* _Extract to read_
================================
Host: Yeah, that's something a lot of people don't realize—the aesthetics and the way it can look from different angles because the lighting may look different, the sun coming in at different angles, and there's so much that you've got to be wary of because you don't want to have the campus go, "Oh, you don't want to be part of that organization." Okay, very important stuff. Well, that's good that you're looking out. We've got a lot of charitable stuff we'll talk about here in a minute too. Tell me the process though. Somebody says, "Dan, I want to work with you. What's the process to get started?

Dan: Well, we meet with people, and sometimes we bid work, sometimes we're just strictly negotiating, sometimes we're doing an open-book process. We sit and meet with them, and some people may have some design services. They already got a favorite architect or civil engineer, so we sit down with them and we just ask them, "What are you trying to accomplish? What's the overall big picture? What new tool or warehouse project or printing plant,, what are you trying to build here?" And then, "What are you trying to accomplish budget-wise?" What services have you got, we can supply all the other services, and we come up with kind of a process of whatever services you need. What is the scope? Like I said, they may have some bidders or some favorite electrician or an HVAC guy, and we put that all together. So we figure out what the process is going to be, and then we go ahead and put it together, and then get all the pricing, and then roll it into a lump-sum contract and get going.

Host: Okay, sounds like you've nailed this process down, but there's a lot to it because there's no room for error.

Dan: That sounds pretty good in a 30 second tidbit, but there’s a lot that goes into it, and it takes a team. I’ve got an incredible team back at my office. We spend an incredible amount of time training these folks. I say, if you want to blow away your clients, blow away your employees. We treat each other like a client. We try to blow away our employees. They do an incredible job with our clients interfacing and everything. That’s part of the whole process.

Host: How has the internet changed the way you do business - from 21 years ago, I’m guessing it’s a lot different.
================================
* _Data supplied_

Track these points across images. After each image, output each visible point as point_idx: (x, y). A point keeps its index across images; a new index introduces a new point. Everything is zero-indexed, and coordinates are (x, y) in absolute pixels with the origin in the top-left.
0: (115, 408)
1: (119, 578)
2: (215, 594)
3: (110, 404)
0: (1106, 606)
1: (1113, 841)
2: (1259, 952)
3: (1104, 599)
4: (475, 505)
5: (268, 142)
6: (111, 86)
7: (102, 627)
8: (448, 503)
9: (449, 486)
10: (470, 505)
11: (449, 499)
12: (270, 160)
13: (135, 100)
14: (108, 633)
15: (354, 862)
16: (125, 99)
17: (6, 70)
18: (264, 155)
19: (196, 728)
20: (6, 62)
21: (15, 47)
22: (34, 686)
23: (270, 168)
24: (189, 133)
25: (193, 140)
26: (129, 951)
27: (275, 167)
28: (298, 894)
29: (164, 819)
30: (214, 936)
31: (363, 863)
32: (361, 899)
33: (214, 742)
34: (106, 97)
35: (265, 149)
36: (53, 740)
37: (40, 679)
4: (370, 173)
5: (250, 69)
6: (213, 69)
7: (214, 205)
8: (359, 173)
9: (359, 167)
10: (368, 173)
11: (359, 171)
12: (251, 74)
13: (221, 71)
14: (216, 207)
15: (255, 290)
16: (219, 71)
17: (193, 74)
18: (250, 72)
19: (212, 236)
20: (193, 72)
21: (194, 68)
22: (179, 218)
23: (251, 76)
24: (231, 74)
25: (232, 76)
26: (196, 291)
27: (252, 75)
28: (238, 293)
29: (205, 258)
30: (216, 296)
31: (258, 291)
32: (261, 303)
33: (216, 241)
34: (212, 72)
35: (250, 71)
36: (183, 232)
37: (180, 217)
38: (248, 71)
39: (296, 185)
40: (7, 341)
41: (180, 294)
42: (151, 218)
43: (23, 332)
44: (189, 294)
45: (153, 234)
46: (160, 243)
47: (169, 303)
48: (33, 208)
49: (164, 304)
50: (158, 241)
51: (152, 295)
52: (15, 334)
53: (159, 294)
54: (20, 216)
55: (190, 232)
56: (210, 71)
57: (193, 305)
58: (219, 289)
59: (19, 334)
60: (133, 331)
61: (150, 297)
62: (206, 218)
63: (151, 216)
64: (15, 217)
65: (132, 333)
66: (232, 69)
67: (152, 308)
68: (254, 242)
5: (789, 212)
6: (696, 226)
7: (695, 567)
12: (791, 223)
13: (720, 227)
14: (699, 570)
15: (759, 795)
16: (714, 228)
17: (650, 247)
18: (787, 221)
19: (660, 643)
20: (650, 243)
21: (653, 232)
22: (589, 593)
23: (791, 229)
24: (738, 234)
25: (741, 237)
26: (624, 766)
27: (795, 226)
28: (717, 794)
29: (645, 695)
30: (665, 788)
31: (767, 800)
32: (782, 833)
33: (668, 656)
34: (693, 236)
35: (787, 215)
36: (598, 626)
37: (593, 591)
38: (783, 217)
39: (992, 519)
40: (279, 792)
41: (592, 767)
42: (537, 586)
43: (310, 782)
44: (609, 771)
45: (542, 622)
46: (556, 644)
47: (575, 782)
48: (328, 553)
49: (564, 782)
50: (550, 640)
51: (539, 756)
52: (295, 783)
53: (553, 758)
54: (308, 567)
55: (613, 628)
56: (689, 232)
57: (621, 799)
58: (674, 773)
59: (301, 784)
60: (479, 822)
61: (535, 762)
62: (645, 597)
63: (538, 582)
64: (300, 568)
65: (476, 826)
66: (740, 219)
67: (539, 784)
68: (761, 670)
================================
* _Task requirements_
(1) Answer these questions about the interview transcript:
(a) Into what kind of contract does Dan say all the pricing is rolled?
(b) What does Dan say the people at his office treat each other like?
(c) How many years ago does the host refer to when asking about the internet?
(2) In the interview transcript, rename "employees" as "staff members" and write out the passage from "Dan: That sounds" up to and including "the whole process.".
Answer using only the interview transcript.

* _Results for each task_
(1)
(a) A lump-sum contract.
(b) Like a client.
(c) 21 years ago.

(2)
Dan: That sounds pretty good in a 30 second tidbit, but there’s a lot that goes into it, and it takes a team. I’ve got an incredible team back at my office. We spend an incredible amount of time training these folks. I say, if you want to blow away your clients, blow away your staff members. We treat each other like a client. We try to blow away our staff members. They do an incredible job with our clients interfacing and everything. That’s part of the whole process.